Do you remember? That’s a principle that Jesus told His disciples: that unless a grain of wheat falls to the ground and dies, it remains alone. Some graces, of course, as Samuel Rutherford said, some graces grow best in winter. And sometimes it is only through the lean times and the difficult times, and the painful times, that God is able to mold and fashion us according to the plan that He has dictated, because He is adamant that He wants to make us like Jesus Christ. He is absolutely resolute and determined to make us like Jesus Christ, and He will stop at nothing. He will stop at nothing, to ensure that we are made like Jesus Christ.

“God moves in a mysterious way,

His wonders to perform;

He plants His footsteps in the sea,

He rides upon the storm.

“His purposes will ripen fast,

Unfolding every hour.

The bud may have a bitter taste,

But sweet will be the flower.”

And isn’t it altogether moving to remember this evening that even though you may find yourself with tears running down your cheeks…and for some of you that is a reality…you remember that beautiful, beautiful, verse in Psalm 56:8: that God keeps your tears in a bottle. That He keeps your tears in a bottle…and what that Psalm is saying, of course, is simply this: that He knows our pain, and that He knows our hurts, and that we have one who sits at the right hand of God who ever lives to intercede for us; who knows our frame, that we are dust.

And isn’t that wonderful, my friend? Isn’t that simply wonderful to know and to be assured of, and to have that promise written on the pages of Scripture? That even though you may be passing through the valley of the shadow of death in this life, even though you may be sowing in tears, you will reap a harvest in that age which is to come. You will reap a harvest when God accomplishes and fulfills His mighty plan in your life.

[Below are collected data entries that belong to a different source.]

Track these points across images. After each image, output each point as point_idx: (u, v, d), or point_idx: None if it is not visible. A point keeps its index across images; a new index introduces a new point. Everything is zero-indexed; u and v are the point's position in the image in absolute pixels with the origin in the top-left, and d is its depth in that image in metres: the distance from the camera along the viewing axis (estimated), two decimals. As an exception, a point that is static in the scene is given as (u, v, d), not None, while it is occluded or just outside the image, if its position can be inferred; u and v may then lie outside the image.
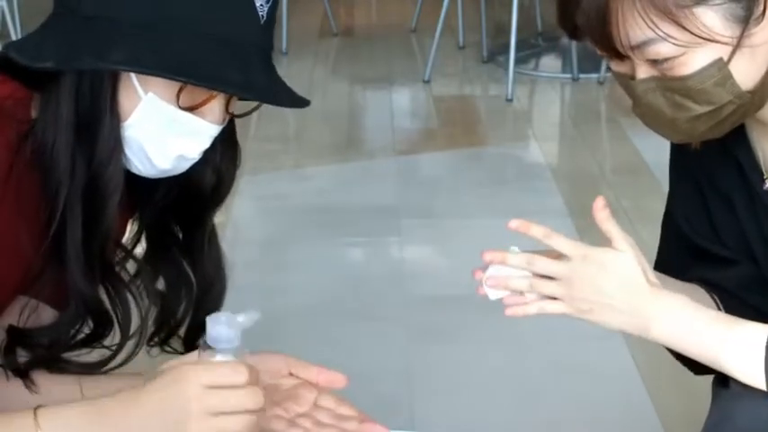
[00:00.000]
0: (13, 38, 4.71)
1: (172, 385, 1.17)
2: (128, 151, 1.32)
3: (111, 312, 1.39)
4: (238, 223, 3.38)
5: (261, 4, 1.28)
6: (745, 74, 1.28)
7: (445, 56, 5.23)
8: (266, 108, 1.36)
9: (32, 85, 1.31)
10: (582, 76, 4.98)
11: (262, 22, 1.29)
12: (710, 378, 1.42)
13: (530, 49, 5.38)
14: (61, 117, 1.28)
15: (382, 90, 4.93)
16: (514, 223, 1.35)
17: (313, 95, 1.44)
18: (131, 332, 1.41)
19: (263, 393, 1.19)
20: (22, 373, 1.38)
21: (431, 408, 2.38)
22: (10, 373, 1.38)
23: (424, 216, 3.49)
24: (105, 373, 1.41)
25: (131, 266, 1.43)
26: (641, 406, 2.40)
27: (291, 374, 1.43)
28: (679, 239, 1.54)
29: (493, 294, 1.37)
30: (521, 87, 4.86)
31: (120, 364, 1.42)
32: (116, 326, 1.40)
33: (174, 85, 1.27)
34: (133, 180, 1.35)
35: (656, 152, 2.04)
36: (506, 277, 1.36)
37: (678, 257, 1.53)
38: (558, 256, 1.34)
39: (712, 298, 1.48)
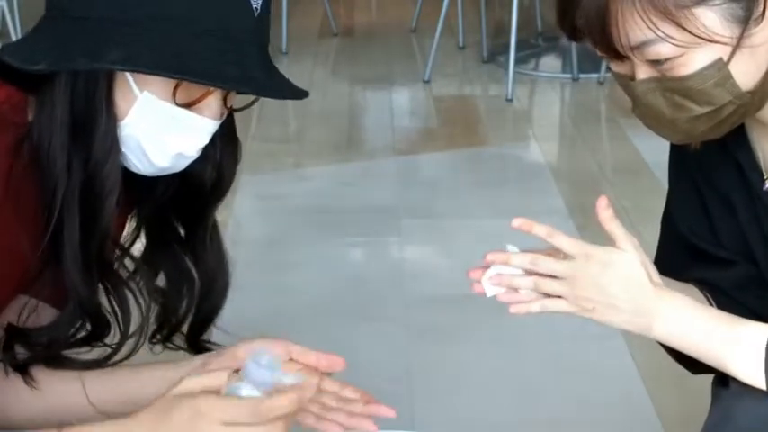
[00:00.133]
0: (13, 38, 4.71)
1: (190, 422, 1.14)
2: (126, 150, 1.31)
3: (110, 312, 1.39)
4: (238, 223, 3.38)
5: None
6: (744, 74, 1.28)
7: (445, 56, 5.23)
8: (266, 108, 1.36)
9: (28, 89, 1.31)
10: (582, 76, 4.98)
11: (256, 14, 1.28)
12: (710, 378, 1.42)
13: (530, 50, 5.38)
14: (56, 118, 1.28)
15: (382, 90, 4.93)
16: (517, 222, 1.35)
17: (313, 95, 1.43)
18: (132, 330, 1.41)
19: (286, 425, 1.15)
20: (22, 369, 1.38)
21: (431, 408, 2.37)
22: (10, 369, 1.38)
23: (424, 216, 3.49)
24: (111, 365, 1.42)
25: (131, 264, 1.43)
26: (641, 406, 2.39)
27: (292, 360, 1.43)
28: (677, 239, 1.54)
29: (489, 291, 1.37)
30: (521, 87, 4.86)
31: (121, 361, 1.43)
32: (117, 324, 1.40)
33: (170, 83, 1.27)
34: (132, 178, 1.35)
35: (656, 152, 2.04)
36: (510, 276, 1.36)
37: (676, 257, 1.53)
38: (558, 255, 1.35)
39: (705, 297, 1.48)
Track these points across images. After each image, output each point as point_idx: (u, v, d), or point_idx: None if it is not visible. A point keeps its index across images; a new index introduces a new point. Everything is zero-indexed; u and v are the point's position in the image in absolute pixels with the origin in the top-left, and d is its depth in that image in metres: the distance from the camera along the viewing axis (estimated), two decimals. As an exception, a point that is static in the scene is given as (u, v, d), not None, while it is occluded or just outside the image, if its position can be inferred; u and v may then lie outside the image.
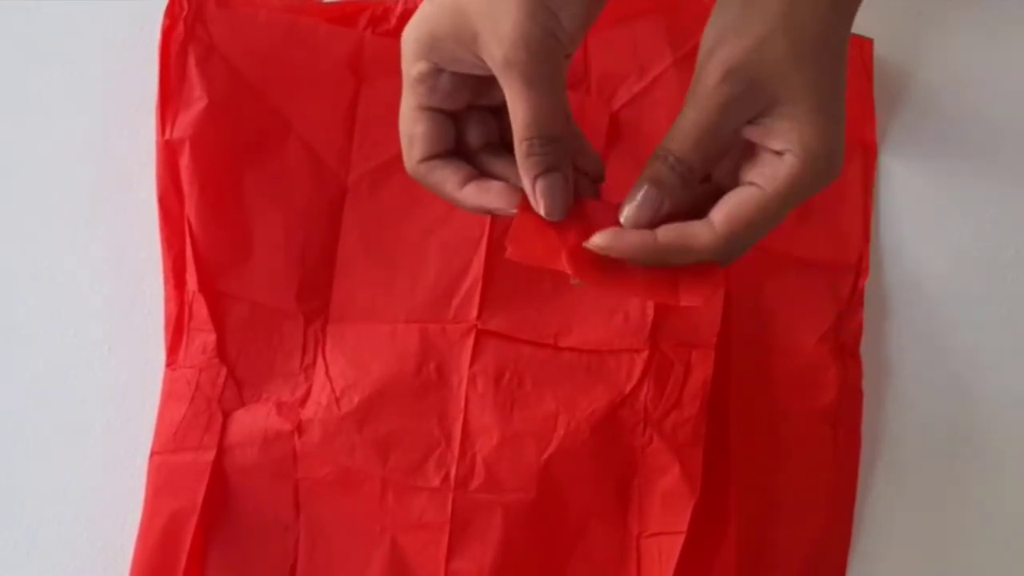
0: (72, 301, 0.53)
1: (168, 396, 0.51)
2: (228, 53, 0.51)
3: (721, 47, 0.37)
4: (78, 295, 0.53)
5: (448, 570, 0.50)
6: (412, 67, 0.39)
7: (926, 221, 0.57)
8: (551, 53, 0.37)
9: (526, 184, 0.39)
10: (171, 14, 0.51)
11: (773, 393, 0.54)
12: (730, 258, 0.39)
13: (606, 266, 0.38)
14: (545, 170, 0.38)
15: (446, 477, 0.51)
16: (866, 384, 0.55)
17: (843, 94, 0.39)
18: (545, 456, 0.51)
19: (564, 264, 0.38)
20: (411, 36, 0.39)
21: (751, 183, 0.38)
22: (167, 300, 0.52)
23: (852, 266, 0.56)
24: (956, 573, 0.56)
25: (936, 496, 0.56)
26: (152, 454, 0.50)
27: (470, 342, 0.52)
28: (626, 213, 0.38)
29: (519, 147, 0.38)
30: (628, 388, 0.51)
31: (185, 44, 0.51)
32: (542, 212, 0.38)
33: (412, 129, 0.40)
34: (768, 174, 0.38)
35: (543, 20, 0.36)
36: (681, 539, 0.50)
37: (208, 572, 0.50)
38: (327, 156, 0.53)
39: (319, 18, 0.53)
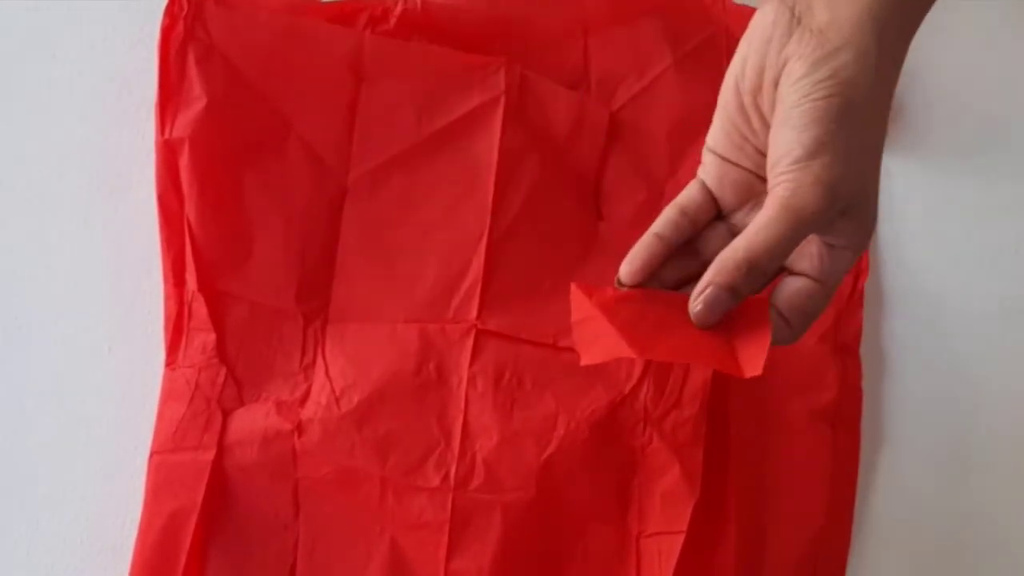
0: (72, 301, 0.53)
1: (168, 396, 0.51)
2: (228, 52, 0.51)
3: (820, 163, 0.37)
4: (78, 295, 0.53)
5: (448, 570, 0.50)
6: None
7: (926, 221, 0.57)
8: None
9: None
10: (171, 13, 0.51)
11: (773, 393, 0.54)
12: (799, 339, 0.42)
13: (665, 340, 0.39)
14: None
15: (446, 477, 0.51)
16: (865, 383, 0.55)
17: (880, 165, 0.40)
18: (545, 456, 0.51)
19: (629, 351, 0.38)
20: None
21: (806, 275, 0.40)
22: (167, 300, 0.52)
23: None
24: (956, 572, 0.56)
25: (936, 495, 0.56)
26: (152, 454, 0.50)
27: (470, 342, 0.52)
28: (697, 313, 0.39)
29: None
30: (628, 388, 0.51)
31: (185, 43, 0.51)
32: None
33: None
34: (827, 268, 0.40)
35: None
36: (681, 539, 0.50)
37: (208, 571, 0.50)
38: (327, 156, 0.53)
39: (319, 18, 0.53)
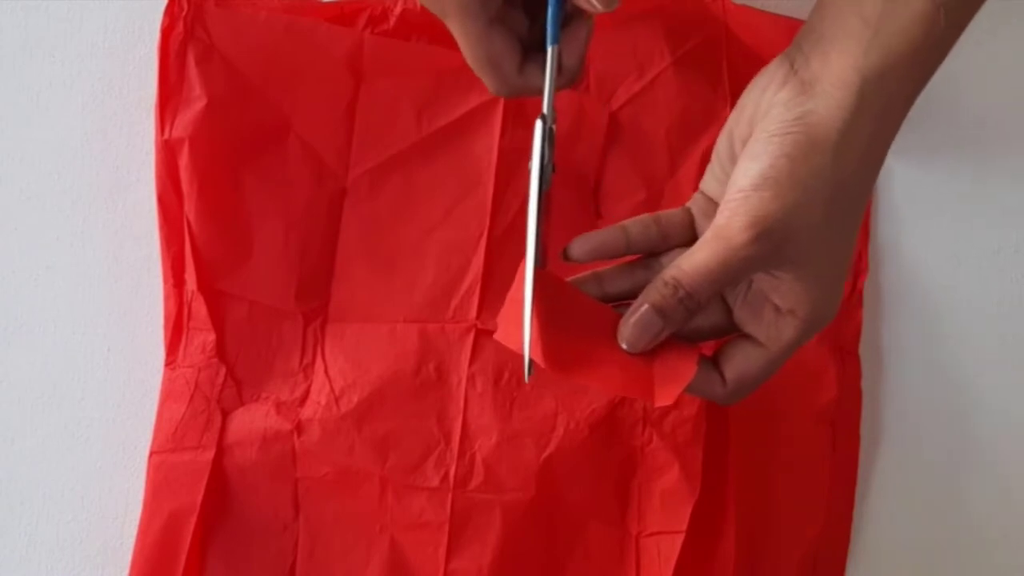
0: (72, 301, 0.53)
1: (167, 395, 0.51)
2: (227, 53, 0.51)
3: (759, 197, 0.37)
4: (77, 295, 0.53)
5: (447, 569, 0.50)
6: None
7: (924, 220, 0.57)
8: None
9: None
10: (171, 13, 0.51)
11: (772, 393, 0.53)
12: (734, 402, 0.41)
13: (581, 359, 0.39)
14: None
15: (445, 476, 0.51)
16: (864, 384, 0.55)
17: (855, 244, 0.40)
18: (544, 456, 0.51)
19: (539, 356, 0.38)
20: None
21: (753, 339, 0.40)
22: (166, 299, 0.52)
23: (851, 265, 0.56)
24: (955, 572, 0.56)
25: (935, 495, 0.56)
26: (151, 453, 0.50)
27: (469, 341, 0.52)
28: (625, 335, 0.39)
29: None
30: (627, 388, 0.52)
31: (184, 43, 0.51)
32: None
33: (490, 50, 0.41)
34: (773, 335, 0.39)
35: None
36: (680, 538, 0.50)
37: (207, 571, 0.50)
38: (326, 156, 0.53)
39: (318, 18, 0.53)
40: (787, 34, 0.55)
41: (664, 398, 0.39)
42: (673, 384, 0.39)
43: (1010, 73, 0.59)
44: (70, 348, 0.53)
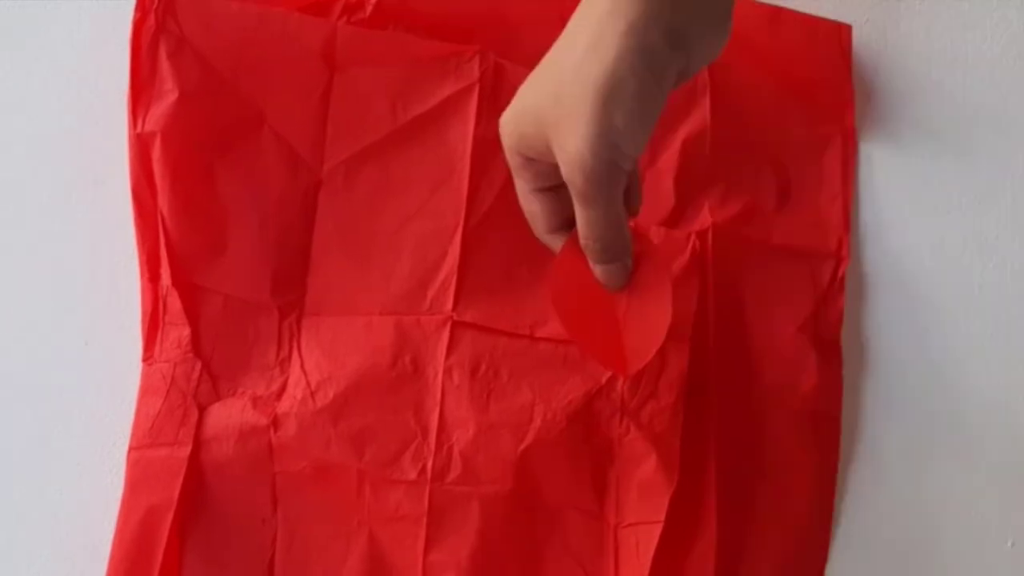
0: (48, 296, 0.53)
1: (145, 391, 0.51)
2: (199, 45, 0.51)
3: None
4: (54, 290, 0.53)
5: (426, 562, 0.50)
6: (510, 158, 0.43)
7: (906, 208, 0.57)
8: (608, 179, 0.39)
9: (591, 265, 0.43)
10: (142, 6, 0.51)
11: (753, 382, 0.53)
12: None
13: (580, 314, 0.45)
14: (604, 261, 0.43)
15: (423, 470, 0.50)
16: (845, 372, 0.55)
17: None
18: (522, 447, 0.50)
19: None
20: (505, 130, 0.42)
21: None
22: (142, 294, 0.51)
23: (832, 253, 0.55)
24: (937, 569, 0.55)
25: (915, 488, 0.55)
26: (129, 449, 0.50)
27: (446, 334, 0.51)
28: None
29: (582, 240, 0.42)
30: (604, 378, 0.51)
31: (156, 36, 0.51)
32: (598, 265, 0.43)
33: (530, 208, 0.45)
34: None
35: (604, 154, 0.38)
36: (659, 529, 0.50)
37: (186, 567, 0.50)
38: (301, 147, 0.52)
39: (292, 8, 0.52)
40: (768, 21, 0.56)
41: (634, 367, 0.44)
42: (642, 355, 0.44)
43: (992, 60, 0.58)
44: (47, 343, 0.53)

So I say to you, and I appeal to you tonight – and those of you especially who are burdened and heavy, and for whom the joy of laughter has gone out of your lives – lay hold on this promise. Underline it in red ink. Do whatever is necessary. Place it before your hearts and eyes and walk in the knowledge and certainty of it: that God’s word cannot be broken, and that His covenant is inviolable, and that He will finish what He has begun in your life, through the grace of our Lord and Savior, Jesus Christ.

Isn’t this a beautiful, beautiful Psalm, my friend, to those of us who may be just a little discouraged, and who may find ourselves having experienced the grace of God in the past, but now having moved into the place of tears again? You will reap, my friend, if you persevere in Jesus Christ, and you look full into His wonderful face.

May God bless this wonderful Psalm to our hearts and to our lives. Let’s pray together.

Our Father in heaven, we thank You for Your word, and we are amazed by the pastoral way in which You deal with us over and over again. Truly, You know us through and through. Bless this word now to the hearts and lives of our dear friends here, passing through such pain and turmoil; and may they see that glorious promise shining in all of its brilliance ahead of them, and in the face of Jesus Christ. And hear us, Lord, for Jesus’ sake. Amen.

Will you stand and receive the Lord’s benediction.

Now may the grace of our Savior, the Lord Jesus Christ, and the love of God our Father, and fellowship of the Holy Spirit be with you all, now and forevermore. Amen.